Aldridge runs the floor very well for a big man and when he gets the opportunity, he knocks down his free throws (77 percent in his career).
Aldridge is also a scrapper.
He does things that don't show up in the box score, and that is what I want in my power forward position. He can score when needed, knock down the open jumper, is a capable rebounder, and hustles every play.
Center: Brook Lopez, New Jersey Nets, $2.26 Million
At center, I want someone who will play strong defense and who will make the shots he needs to.
With that in mind, I chose Brook Lopez.
Lopez is only in his second year in the NBA, but he has already shown that he is a star in the making. During his rookie season, he posted very respectable numbers of 13 points, eight rebounds, and 1.8 blocks per game.
People must keep in mind that he is playing for the New Jersey Nets, meaning he does not have much help to carry the team other than Devin Harris.
He is a career 51 percent shooter with a career free throw percentage of 81 percent, showing me he can make shots and be an efficient offensive player.
Payroll for Starters: $29.88 Million
This starting unit is very capable offensively, with Rondo running the show for four very capable scorers.
Roy and Anthony will the be main offensive focal points and will take a majority of the shots.
The starters are also very active and efficient defensively.
Rondo is one of the best defensive point guards. Roy and Anthony are both above average defensively and both have good size and length.
Down low, Aldridge is quick enough to guard a few different positions, while Lopez gives the team a shot blocker at the heart of the defense.
Guard: Shannon Brown, Los Angeles Lakers , $1.99 Million
Brown is one of the most explosive players I've ever seen.
Even though he doesn't get much playing time with the defending champion Lakers, he makes the most of what he gets.
Phil Jackson has started bringing him in as the first wing off the bench because of Brown's ability to penetrate the defense and put the ball in the basket.
Guard: JJ Barea, Dallas Mavericks, $1.66 Million
Barea is one of the most overlooked players in the NBA.
He plays with his heart on his sleeve and has the emotion a team needs coming off the bench.
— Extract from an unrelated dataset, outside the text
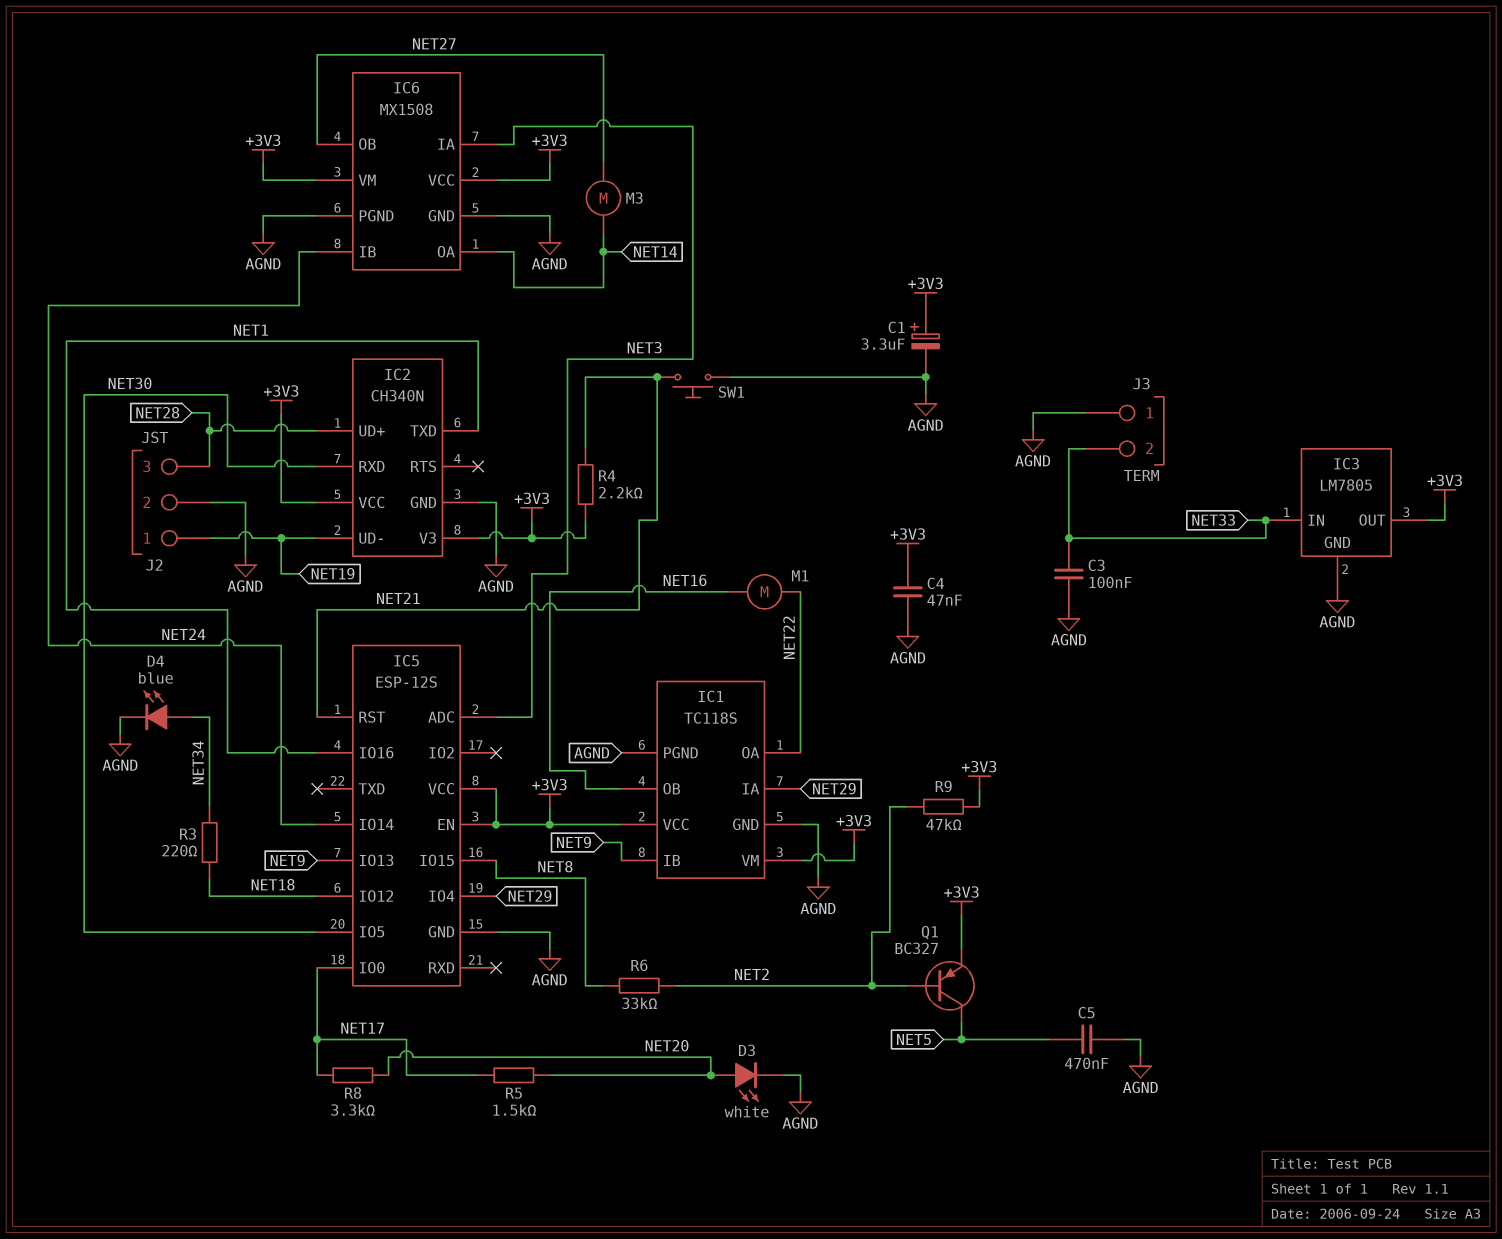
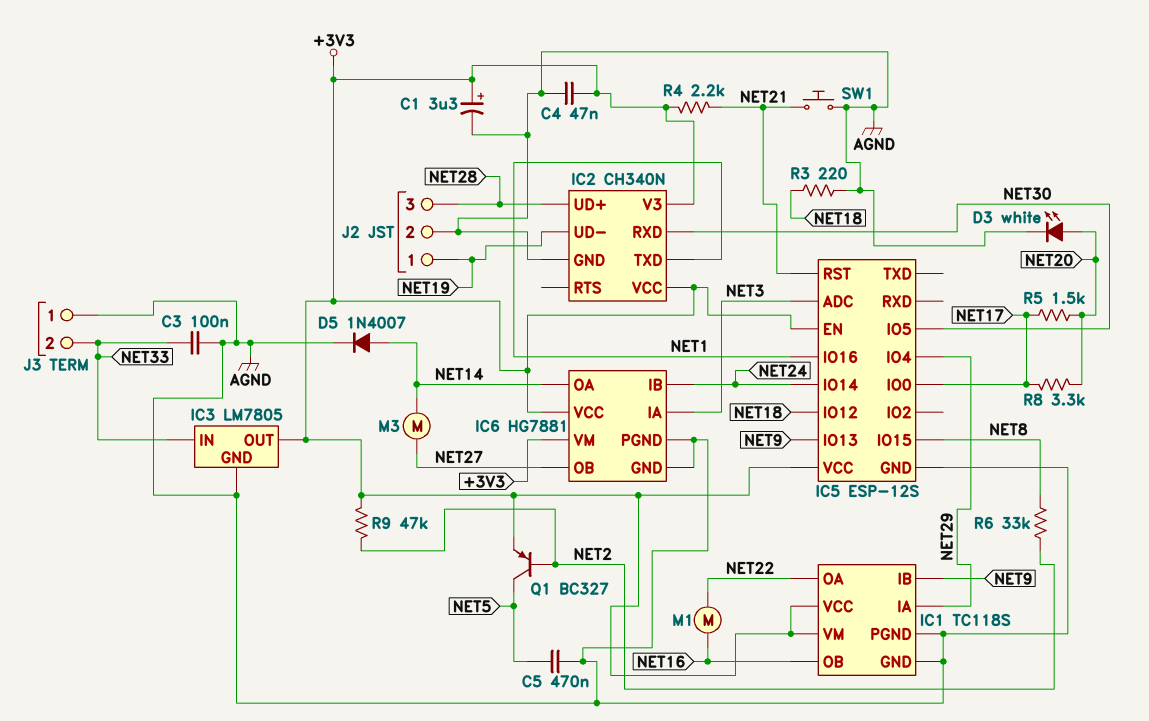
D4: LED blue (A NET34, K AGND) -> none
D5: none -> diode 1N4007 (A NET14, K AGND)
IC6: MX1508 -> HG7881
R3: 220 (NET18, NET34) -> 220 (AGND, NET18)

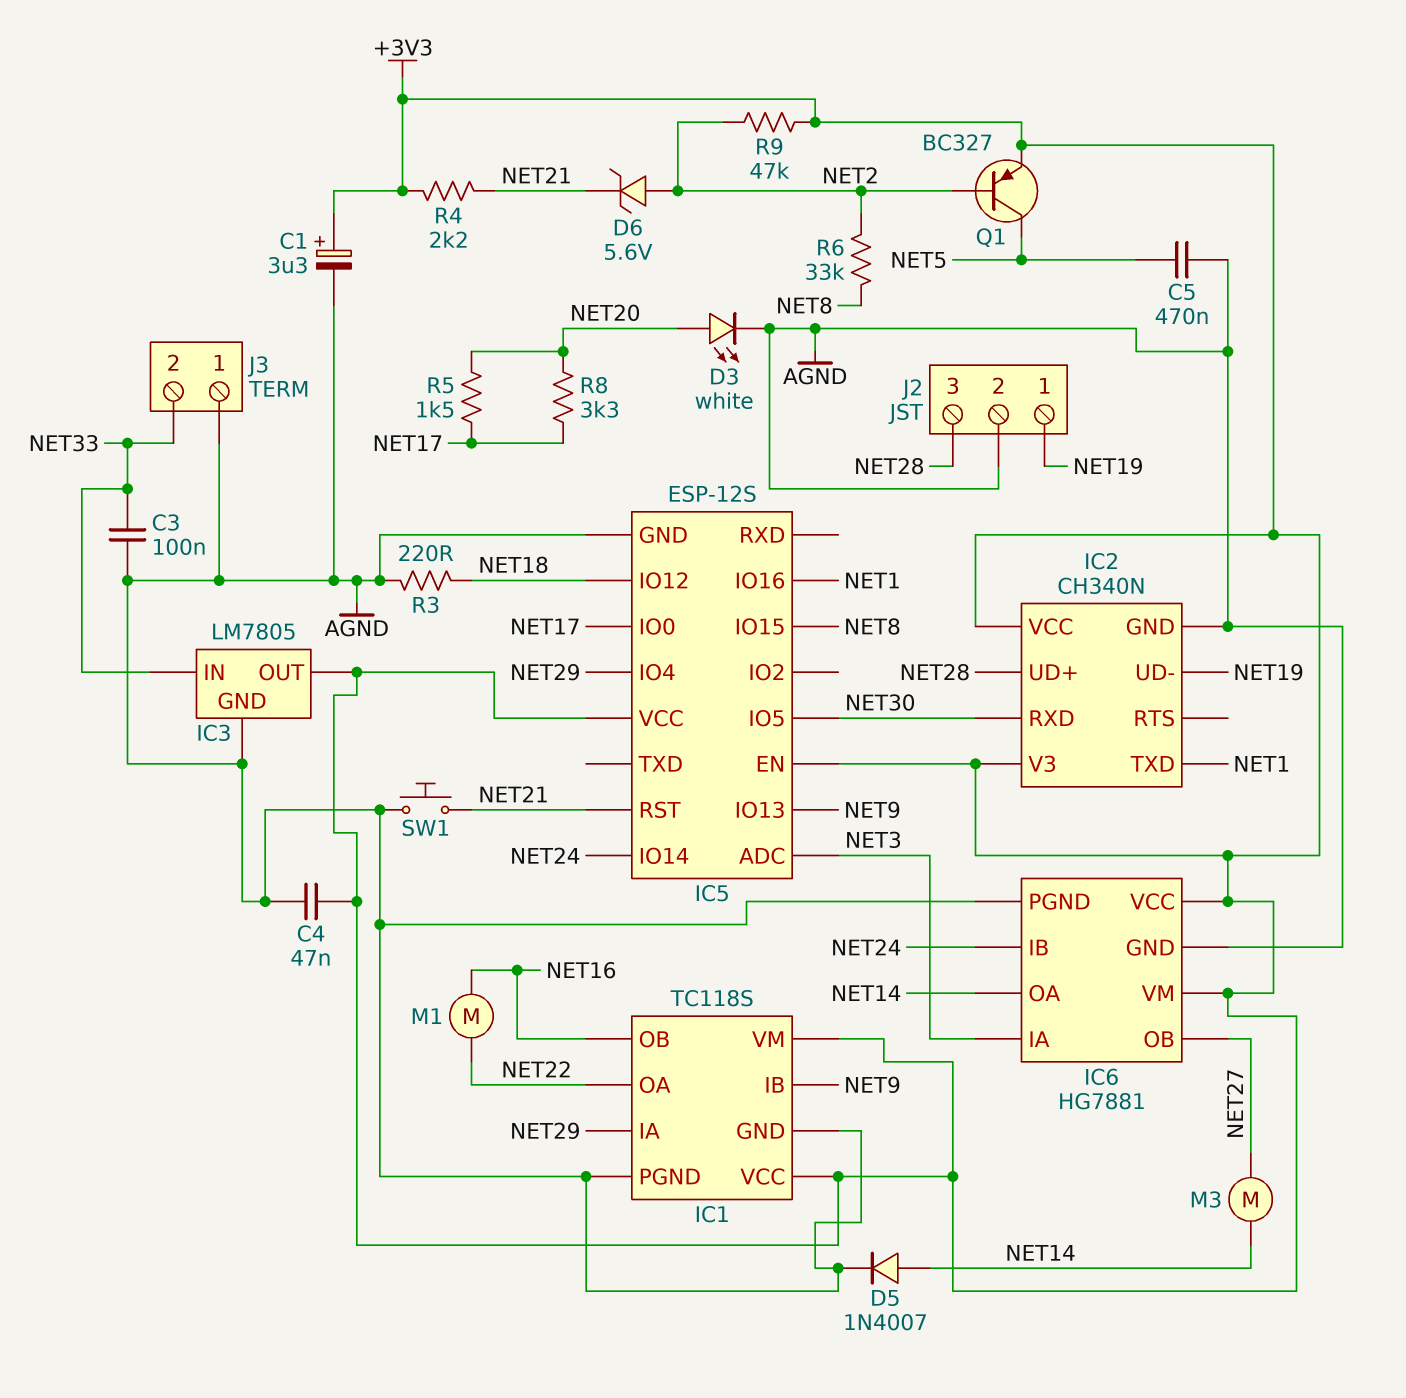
D6: none -> zener 5.6V (A NET2, K NET21)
Despite being drastically undersized, Barea is a great outside shooter and is very good at getting into the heart of the defense and either drawing a foul or finding an open teammate.
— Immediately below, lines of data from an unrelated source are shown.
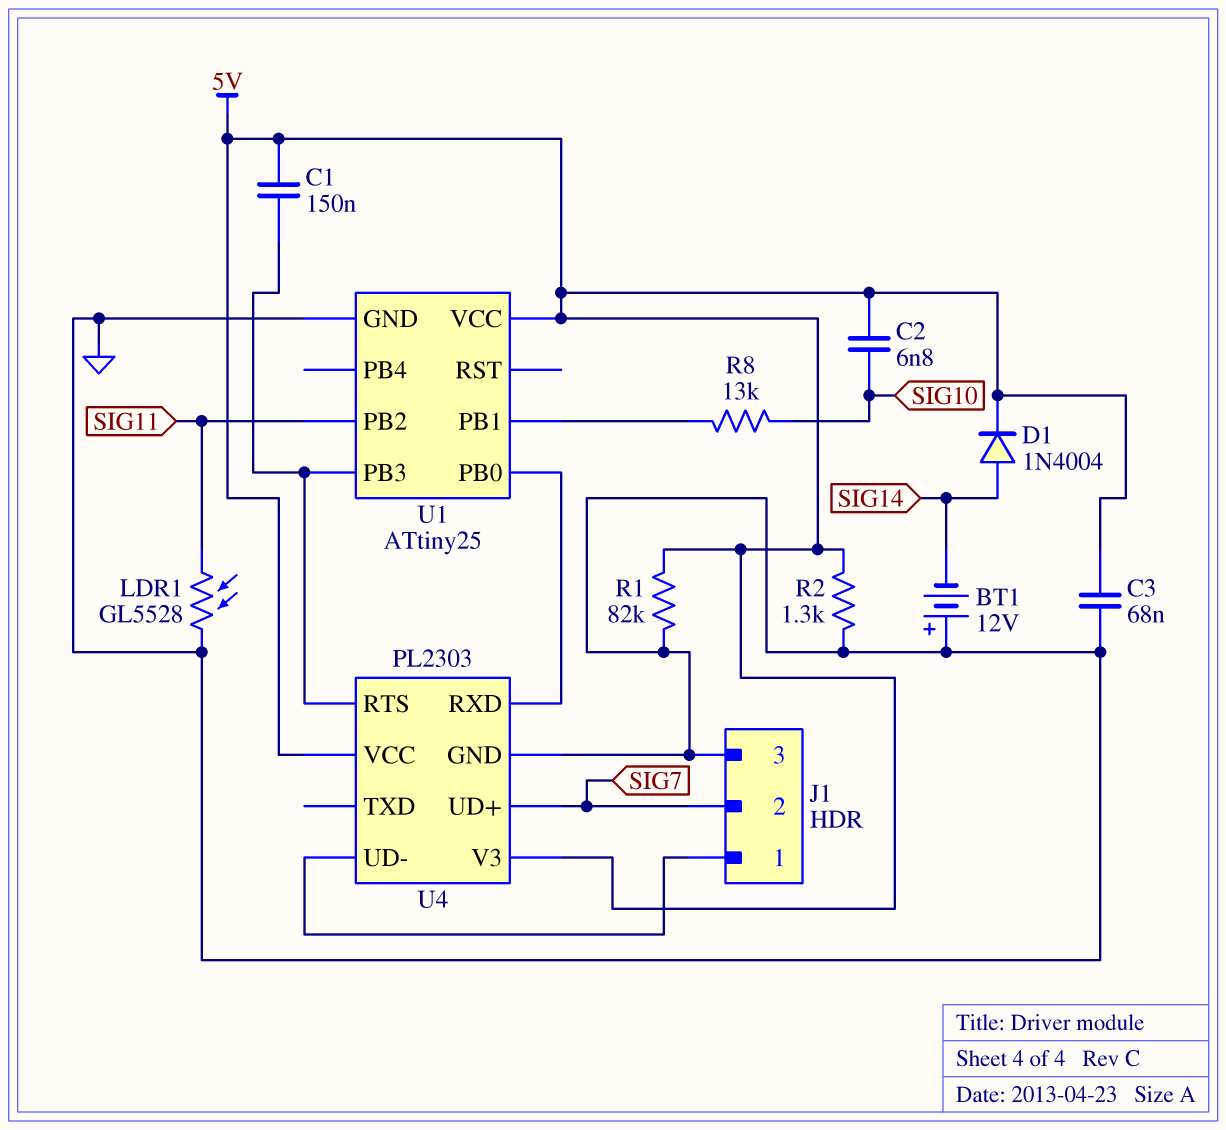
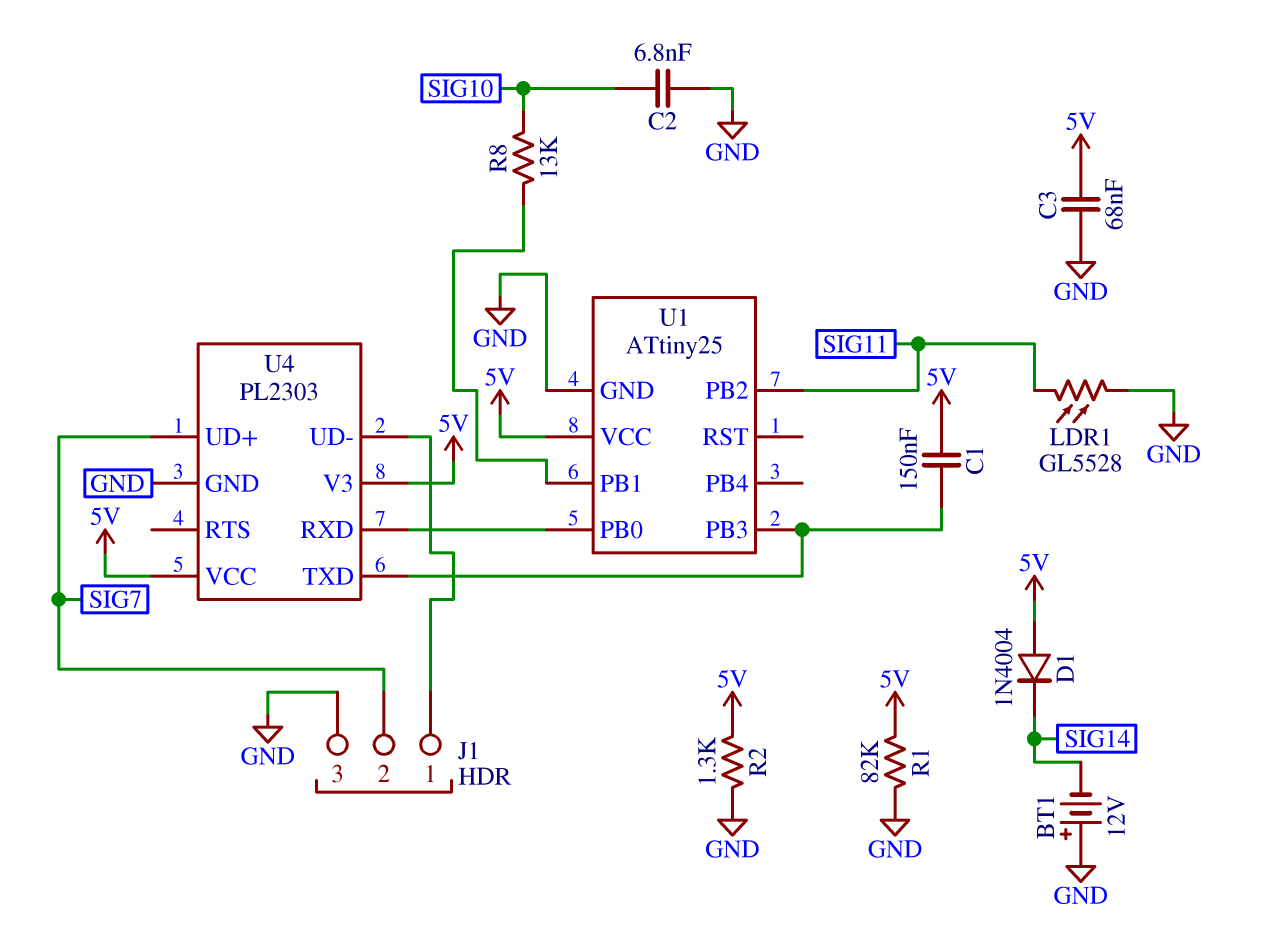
C2: 6.8nF (5V, SIG10) -> 6.8nF (GND, SIG10)
D1: diode 1N4004 (A SIG14, K 5V) -> diode 1N4004 (A 5V, K SIG14)
U4 pin RTS: U1/PB3 -> none
U4 pin TXD: none -> U1/PB3

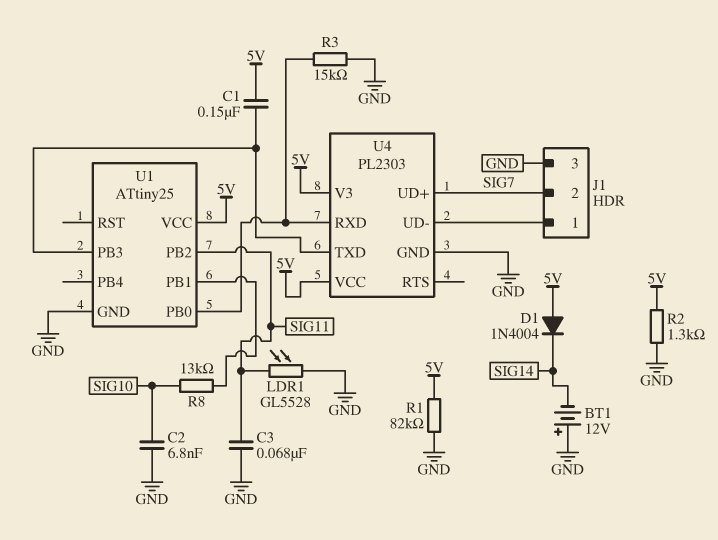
C3: 68nF (5V, GND) -> 68nF (GND, SIG11)
R3: none -> 15k (GND, U1/PB0)

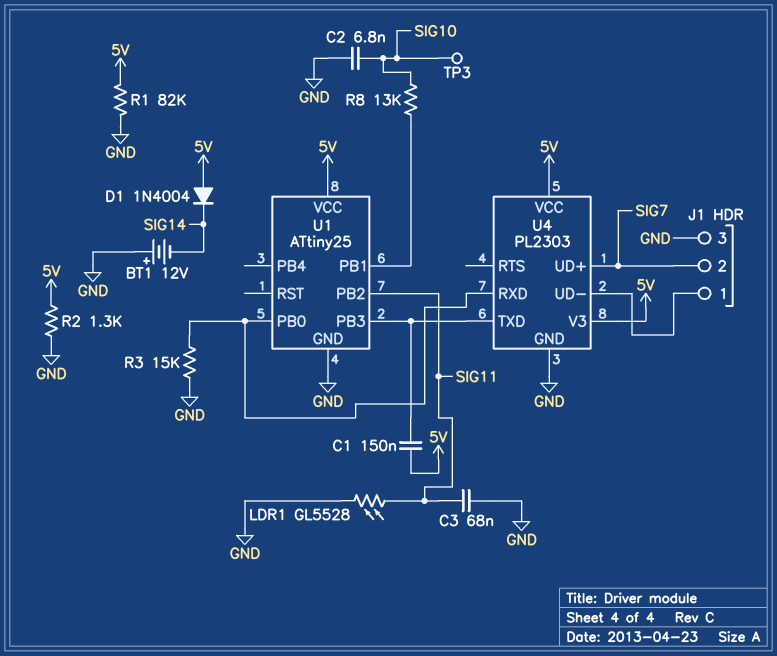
TP3: none -> test point (SIG10)

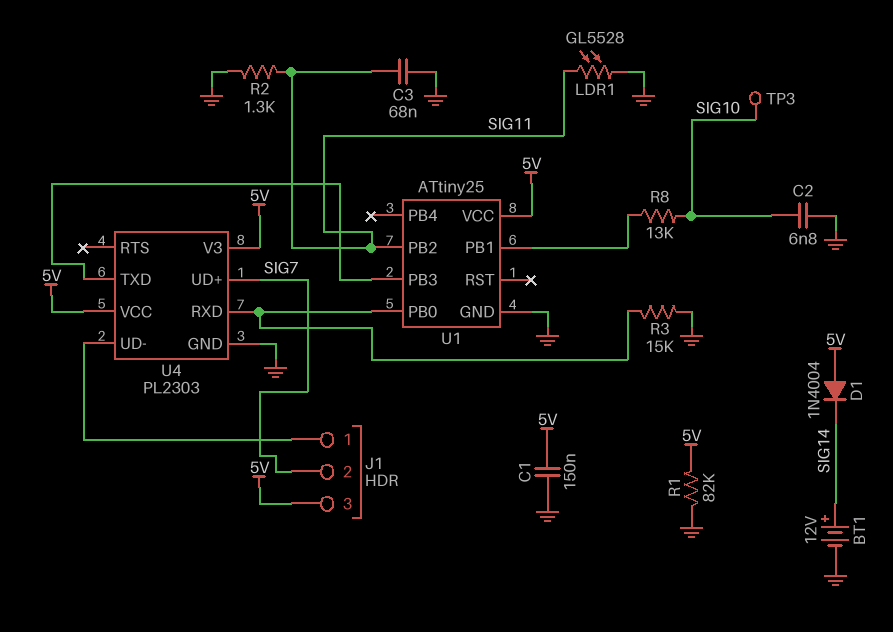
BT1: 12V (plus GND, minus SIG14) -> 12V (plus SIG14, minus GND)
C1: 150nF (5V, U1/PB3) -> 150nF (5V, GND)
J1 pin 3: GND -> 5V
R2: 1.3k (5V, GND) -> 1.3k (GND, SIG11)

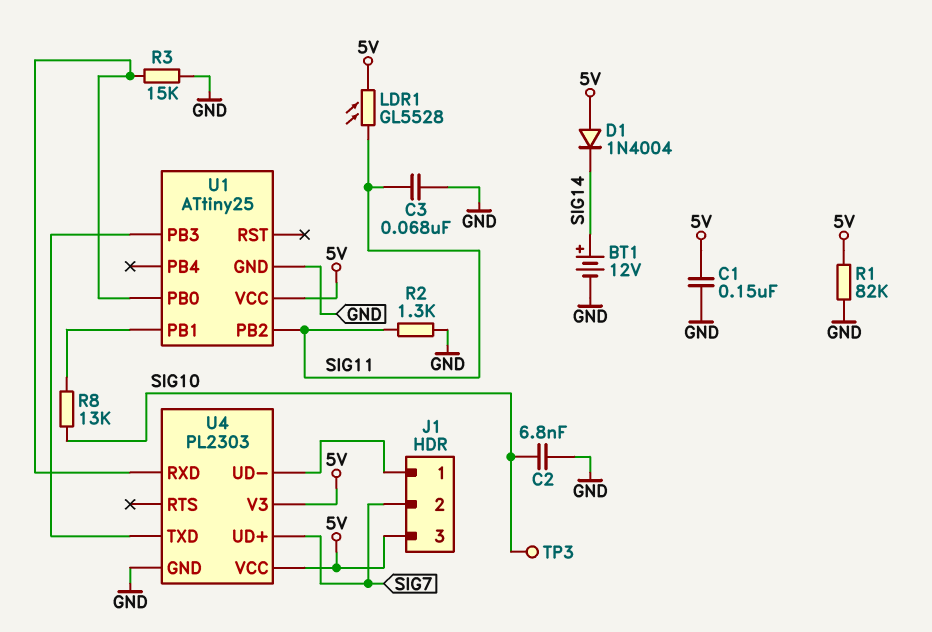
LDR1: GL5528 (GND, SIG11) -> GL5528 (5V, SIG11)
G/F: Shane Battier, Houston Rockets, $6.94 Million
Every bench needs a defensive stopper, and that is exactly what Battier is.
He is the most fundamentally sound defender in the game today. Even if the player he is guarding is having a good night, Battier continues to battle and make his opponent work for everything.
Forward: Anthony Randolph, Golden State Warriors, $1.84 Million
Randolph is basically a pick for the future.
He has loads and loads of potential, but he has not gotten nearly enough playing time.
He ranks 35th in the league in points per 48 minutes, so he knows how to score; he just doesn't get the opportunities.
Forward: Shawn Marion, Dallas Mavericks, $6.64 Million
On this team, Shawn Marion would be Mr. Do-It-All off the bench.
He is a very good defender and is capable of guarding four different positions. For his size, he is a very good rebounder.
Marion is the definition of an ultimate team player and he doesn't need to score to make an impact on the game.
F/C: Al Horford, Atlanta Hawks, $4.31 Million
This team needs another player who is capable of guarding low post players, and Al Horford will do just that. He is a very good defender down low and he also doesn't need the ball to be effective.
His impact on the game is with his defense, rebounding, and tenacity.
Center: Chris Andersen, Denver Nuggets, $3.65 Million
Chris Andersen would provide this team with two very specific things—off the ball shot blocking and a tenacity that is unmatched in the NBA.
He is one of the best off the ball shot blockers in the game today, and when he does get one of these blocks, he energizes the crowd and his teammates with his passion.